== Task statement ==
Omitting all images, give the entries that follow again exactly as they read.

★ ★ ★ ★ ★

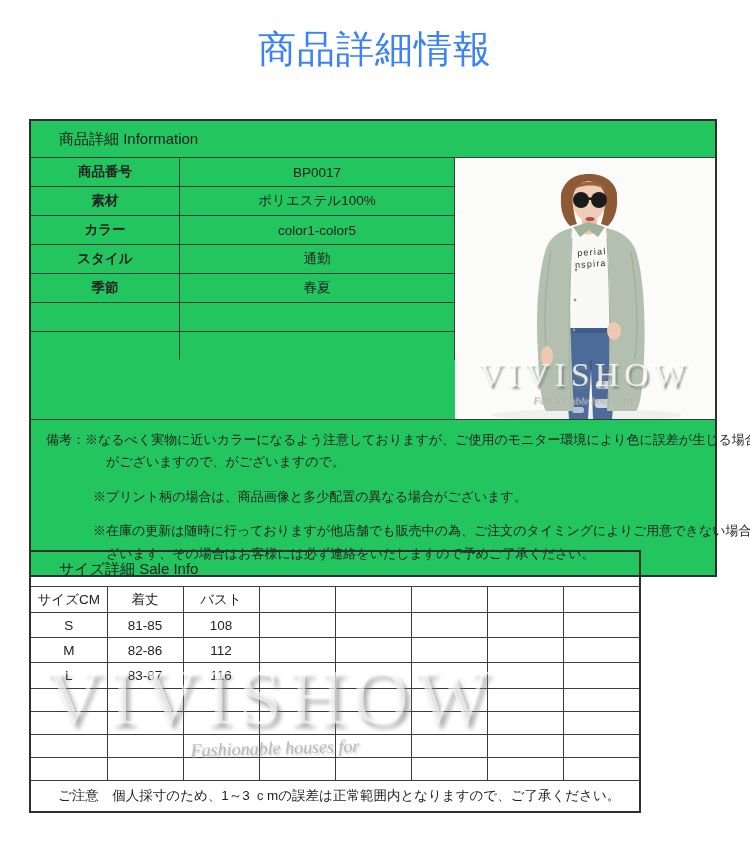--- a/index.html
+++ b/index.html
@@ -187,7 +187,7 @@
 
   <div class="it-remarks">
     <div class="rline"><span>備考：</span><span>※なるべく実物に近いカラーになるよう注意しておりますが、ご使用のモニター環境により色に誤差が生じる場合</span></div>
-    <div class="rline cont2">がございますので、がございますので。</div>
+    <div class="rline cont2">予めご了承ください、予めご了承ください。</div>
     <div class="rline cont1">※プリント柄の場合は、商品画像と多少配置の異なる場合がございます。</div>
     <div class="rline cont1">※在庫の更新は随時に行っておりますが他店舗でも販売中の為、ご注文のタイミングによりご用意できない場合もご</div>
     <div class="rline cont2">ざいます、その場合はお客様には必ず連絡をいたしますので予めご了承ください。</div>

★ ★ ★ ★ ★

== Solution to this exercise ==
--- a/index.html
+++ b/index.html
@@ -187,7 +187,7 @@
 
   <div class="it-remarks">
     <div class="rline"><span>備考：</span><span>※なるべく実物に近いカラーになるよう注意しておりますが、ご使用のモニター環境により色に誤差が生じる場合</span></div>
-    <div class="rline cont2">がございますので、がございますので。</div>
+    <div class="rline cont2">予めご了承ください、予めご了承ください。</div>
     <div class="rline cont1">※プリント柄の場合は、商品画像と多少配置の異なる場合がございます。</div>
     <div class="rline cont1">※在庫の更新は随時に行っておりますが他店舗でも販売中の為、ご注文のタイミングによりご用意できない場合もご</div>
     <div class="rline cont2">ざいます、その場合はお客様には必ず連絡をいたしますので予めご了承ください。</div>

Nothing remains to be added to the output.